Random Distribution to fit an Average Python

211 views Asked by At

I have a CSV of about 400,000 "scored" rows where I've refit the score to be a linear distribution from 1 to 10, rounded to 5 decimals. (So from the top, the row[0] column is 10, 9.999997, 9.999995, etc.)

I want to create a script to pull X rows of average score Y from the list.

My expectation is something like a bell curve. It may be awkward/impossible at low or high values of X and/or Y, but if I pull 10,000 rows of average score 7, there should be a "few" at very low scores, and enough scores to smooth out a distribution.

My first thought was to load the values of row[0] into a list of numbers, force a number-by-number approximation toward a goal of 7, filling in the numbers into another list, then using that list to go back through the CSV and if row[0] is in output_list, out_writer([row]). But my guesswork stepwise math is probably very inefficient and I don't know what libraries could help me.

Input looks like:

Score     Name
10.0      foo
9.99997   bar
9.99995   stuff
9.99992   thing
9.9999    other

etc.

I want to be able to input a large variable X and a score Y and output a CSV of X rows from the input file such that their average is Y. Non-trivially, of course (otherwise, I could just get the X/2 rows on either side of the goal score from the input file!) - a wider distribution would be preferred.

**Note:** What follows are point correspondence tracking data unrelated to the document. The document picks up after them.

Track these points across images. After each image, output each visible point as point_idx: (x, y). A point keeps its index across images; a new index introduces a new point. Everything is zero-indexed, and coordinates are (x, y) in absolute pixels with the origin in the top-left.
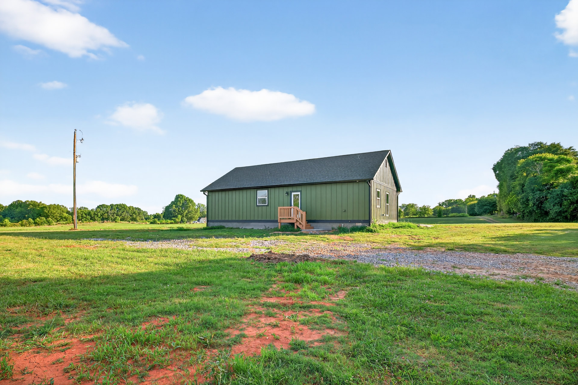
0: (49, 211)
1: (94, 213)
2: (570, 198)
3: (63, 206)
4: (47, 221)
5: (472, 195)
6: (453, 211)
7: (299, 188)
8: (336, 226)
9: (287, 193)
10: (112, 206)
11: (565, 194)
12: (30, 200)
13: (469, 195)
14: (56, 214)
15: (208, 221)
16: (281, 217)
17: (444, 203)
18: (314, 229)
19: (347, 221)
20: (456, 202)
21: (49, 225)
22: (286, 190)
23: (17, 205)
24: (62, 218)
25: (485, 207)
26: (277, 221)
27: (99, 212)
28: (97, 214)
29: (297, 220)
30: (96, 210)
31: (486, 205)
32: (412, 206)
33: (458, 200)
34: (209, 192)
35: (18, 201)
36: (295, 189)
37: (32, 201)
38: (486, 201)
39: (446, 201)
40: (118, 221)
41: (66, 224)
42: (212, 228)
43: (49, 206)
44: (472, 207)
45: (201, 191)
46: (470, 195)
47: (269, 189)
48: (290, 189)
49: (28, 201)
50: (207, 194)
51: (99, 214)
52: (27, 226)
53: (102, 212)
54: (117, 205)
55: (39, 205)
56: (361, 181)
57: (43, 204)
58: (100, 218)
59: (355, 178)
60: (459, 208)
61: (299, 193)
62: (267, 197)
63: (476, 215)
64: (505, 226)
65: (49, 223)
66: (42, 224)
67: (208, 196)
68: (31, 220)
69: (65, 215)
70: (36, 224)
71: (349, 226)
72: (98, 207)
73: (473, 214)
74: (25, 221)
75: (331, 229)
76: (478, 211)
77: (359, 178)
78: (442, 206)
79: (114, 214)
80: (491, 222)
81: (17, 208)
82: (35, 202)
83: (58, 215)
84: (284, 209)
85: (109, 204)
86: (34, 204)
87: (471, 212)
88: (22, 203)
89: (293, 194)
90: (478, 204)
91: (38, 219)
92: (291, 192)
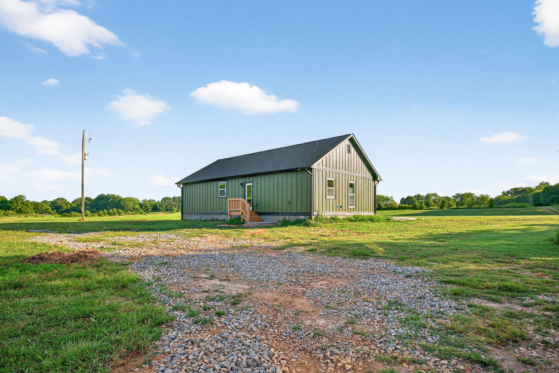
0: (124, 203)
1: (160, 205)
3: (136, 199)
4: (118, 211)
5: (544, 182)
6: (518, 200)
7: (251, 179)
8: (281, 218)
9: (242, 184)
10: (174, 198)
12: (110, 194)
13: (541, 182)
14: (130, 206)
15: (182, 213)
16: (230, 209)
17: (509, 191)
18: (263, 222)
19: (292, 214)
20: (524, 190)
21: (120, 215)
22: (241, 181)
23: (101, 198)
24: (134, 209)
25: (553, 196)
26: (226, 214)
27: (164, 204)
28: (162, 206)
29: (242, 213)
30: (161, 202)
31: (553, 194)
32: (469, 195)
33: (527, 188)
34: (183, 184)
35: (102, 195)
36: (248, 179)
37: (112, 195)
38: (554, 189)
39: (512, 190)
40: (174, 212)
41: (133, 214)
43: (124, 199)
44: (537, 196)
45: (176, 184)
46: (543, 182)
47: (228, 180)
48: (244, 180)
49: (109, 195)
50: (181, 186)
51: (164, 206)
52: (103, 216)
53: (166, 203)
54: (178, 197)
55: (117, 198)
56: (302, 169)
57: (120, 197)
58: (164, 209)
59: (297, 167)
60: (526, 197)
61: (251, 184)
62: (226, 189)
63: (540, 205)
65: (120, 214)
66: (114, 214)
67: (182, 189)
68: (105, 211)
69: (137, 206)
70: (110, 214)
71: (293, 218)
72: (163, 199)
73: (539, 204)
74: (101, 212)
75: (277, 222)
76: (544, 200)
77: (301, 166)
78: (507, 195)
79: (176, 205)
80: (553, 213)
81: (101, 201)
82: (114, 195)
83: (132, 206)
84: (236, 200)
85: (171, 196)
86: (114, 197)
87: (537, 202)
88: (105, 196)
89: (247, 185)
90: (544, 192)
91: (111, 210)
92: (245, 183)
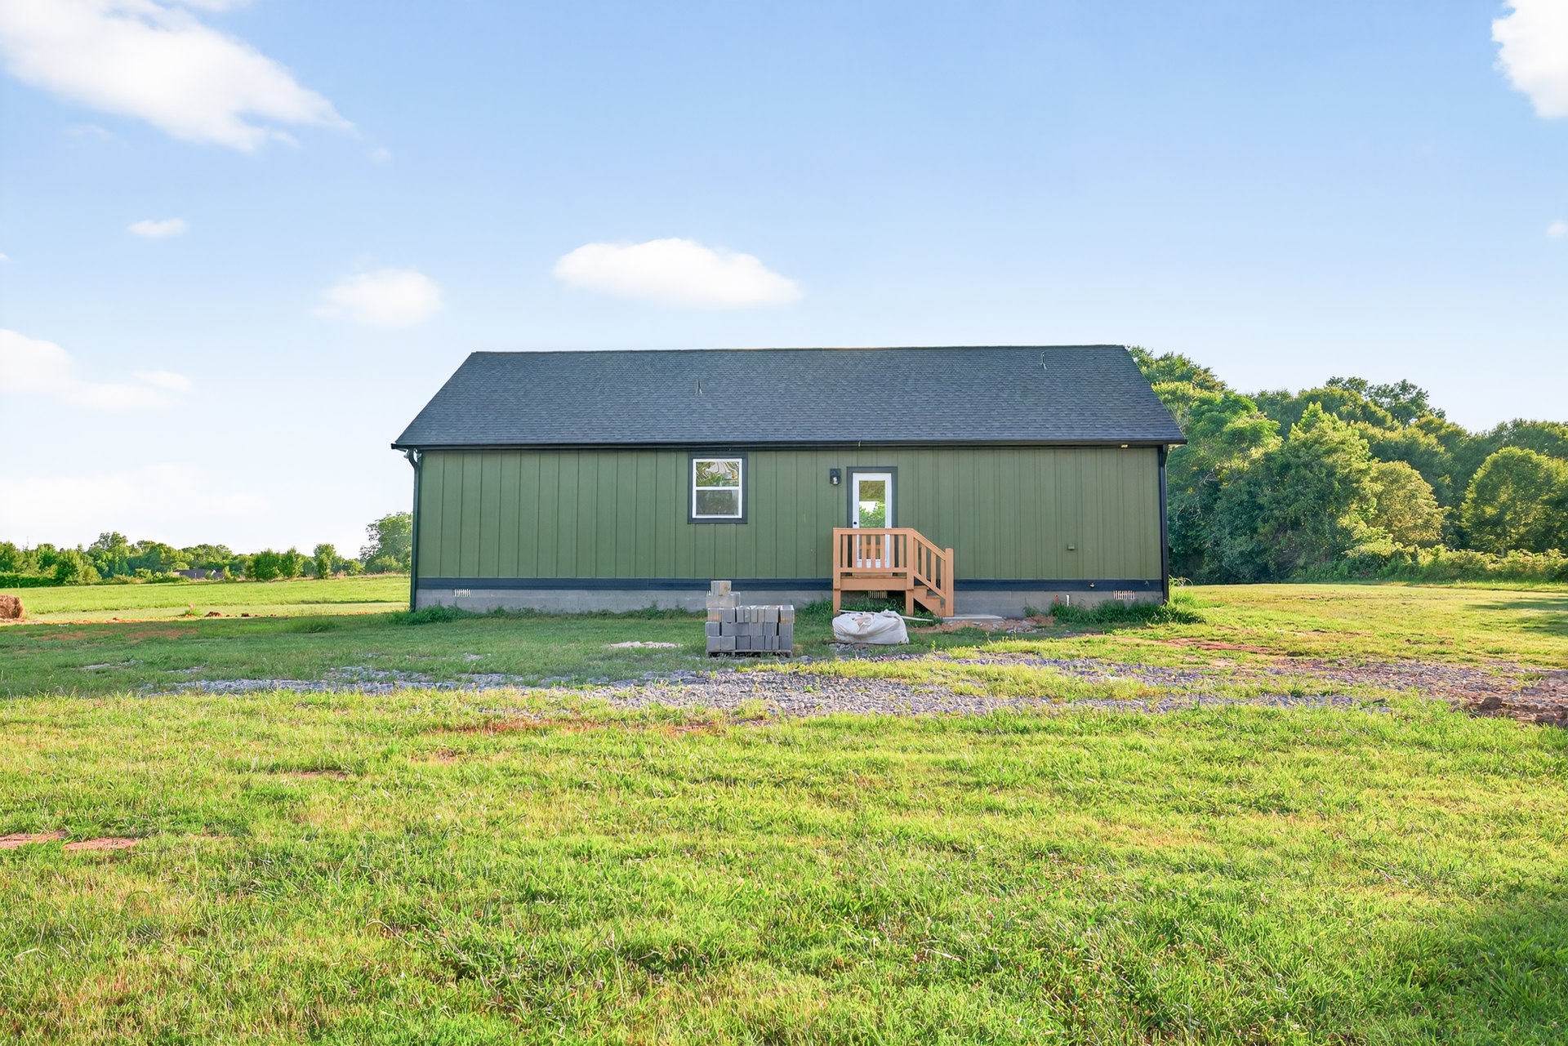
2: (1276, 513)
7: (887, 459)
8: (1041, 600)
9: (833, 475)
11: (1261, 500)
15: (416, 586)
16: (846, 569)
19: (1083, 585)
22: (827, 461)
29: (917, 583)
34: (428, 451)
36: (866, 459)
42: (437, 617)
47: (752, 456)
48: (843, 460)
50: (418, 462)
56: (1136, 445)
59: (1114, 435)
61: (886, 477)
62: (740, 488)
64: (1275, 600)
67: (421, 471)
71: (1091, 601)
75: (1021, 614)
77: (1127, 435)
84: (860, 537)
89: (858, 478)
92: (851, 470)
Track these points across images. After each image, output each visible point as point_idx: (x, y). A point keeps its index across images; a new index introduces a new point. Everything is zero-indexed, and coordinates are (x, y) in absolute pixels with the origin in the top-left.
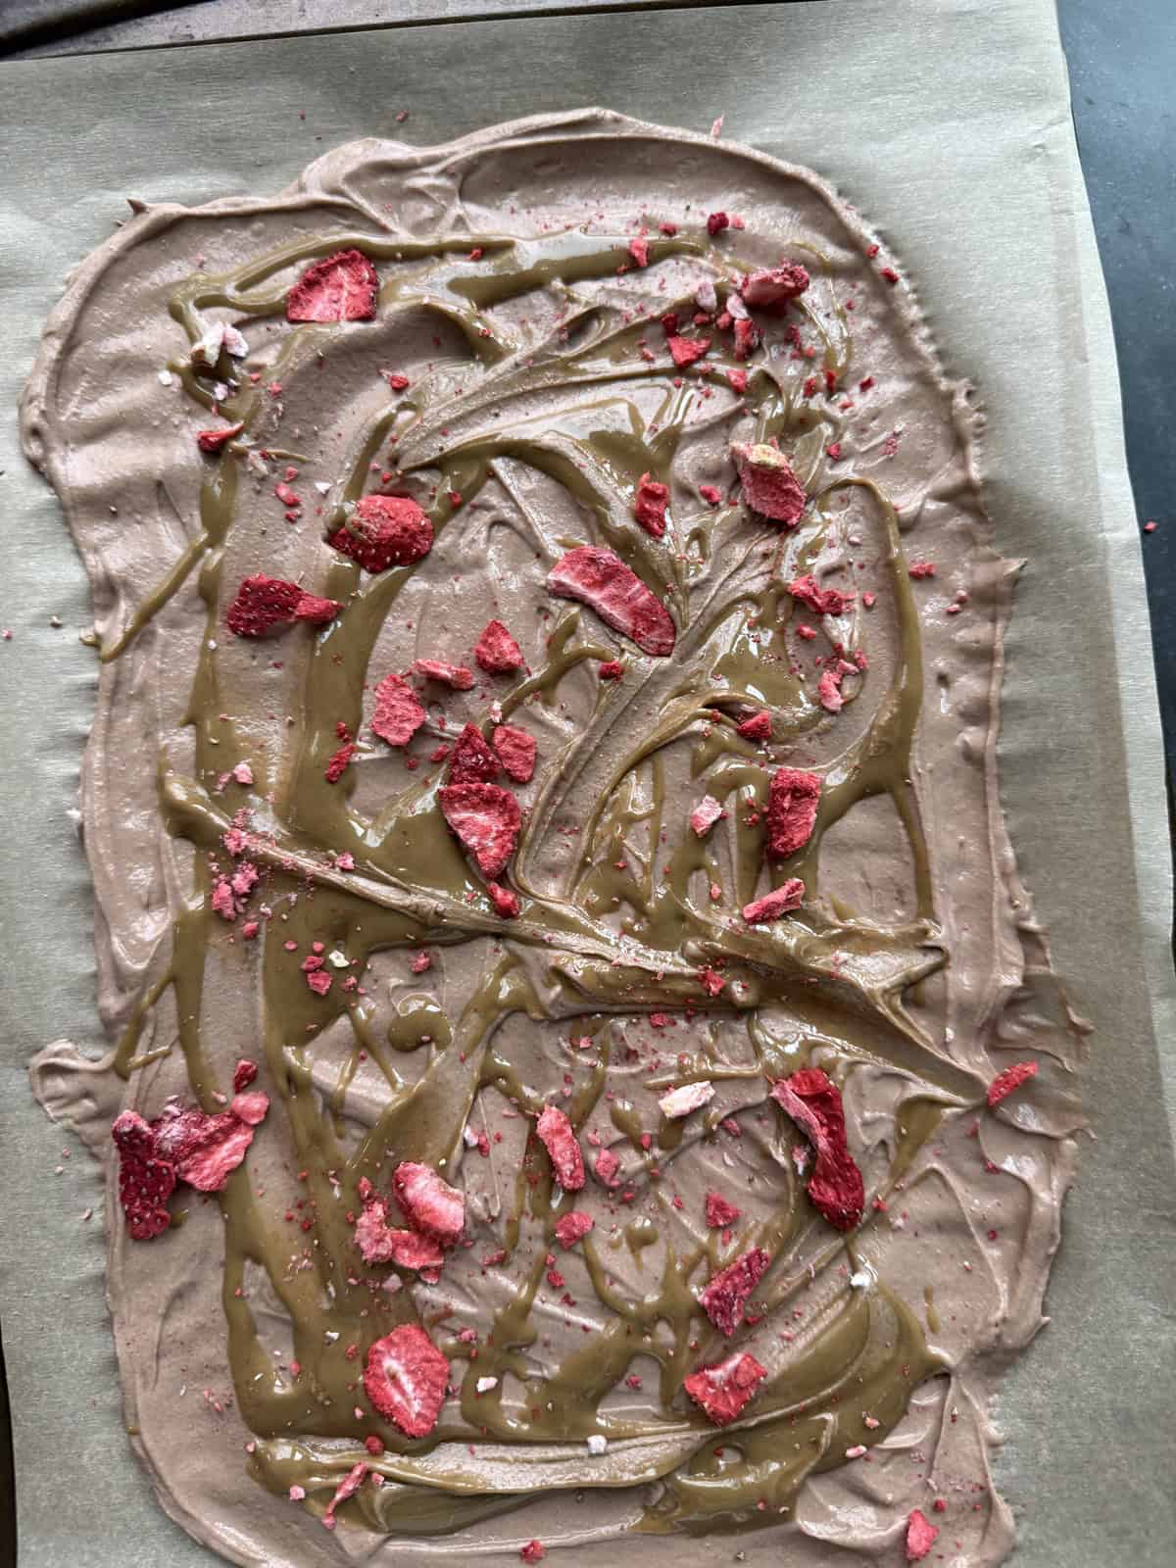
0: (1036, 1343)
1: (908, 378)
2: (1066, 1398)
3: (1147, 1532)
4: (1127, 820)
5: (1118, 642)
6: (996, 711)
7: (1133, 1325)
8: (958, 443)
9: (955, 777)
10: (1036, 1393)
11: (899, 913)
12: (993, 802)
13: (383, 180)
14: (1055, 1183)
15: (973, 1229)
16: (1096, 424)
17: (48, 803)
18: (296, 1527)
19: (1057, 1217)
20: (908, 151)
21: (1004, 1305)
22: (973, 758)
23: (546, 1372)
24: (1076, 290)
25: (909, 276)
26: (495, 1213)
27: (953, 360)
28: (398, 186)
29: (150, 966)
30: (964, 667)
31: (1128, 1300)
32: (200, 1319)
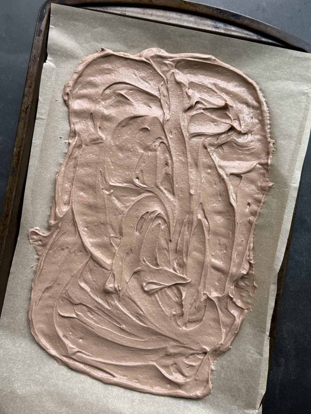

Ideally, I would find a solution that allows for asymmetric distributions. For example, if I wanted 100 numbers averaging to 9.0, I would expect about twenty numbers above 9.0 to counter a 1.0. Surely that could get messy, but I would also expect a 1.0 to be 1/20th as likely.

1

There are 1 answers

1
Kyle G On BEST ANSWER

Found scipy.stats.truncnorm, seems like it would fit the bill. Writing a small wrapper to convert it from a standard normal curve and it works quite well.

from scipy.stats import truncnorm

def my_norm(start, end, mean=0, sdev=1, size=None):
    a = (start - mean)/sdev
    b = (end - mean)/sdev
    rv = truncnorm(a, b)
    return rv.rvs(size)*sdev + mean

Play around with the standard deviations (sdev) a bit. 1/3 the distance from the closest edge seems it would be a safe bet (ie if Y==8 then sdev=(10-8)/3).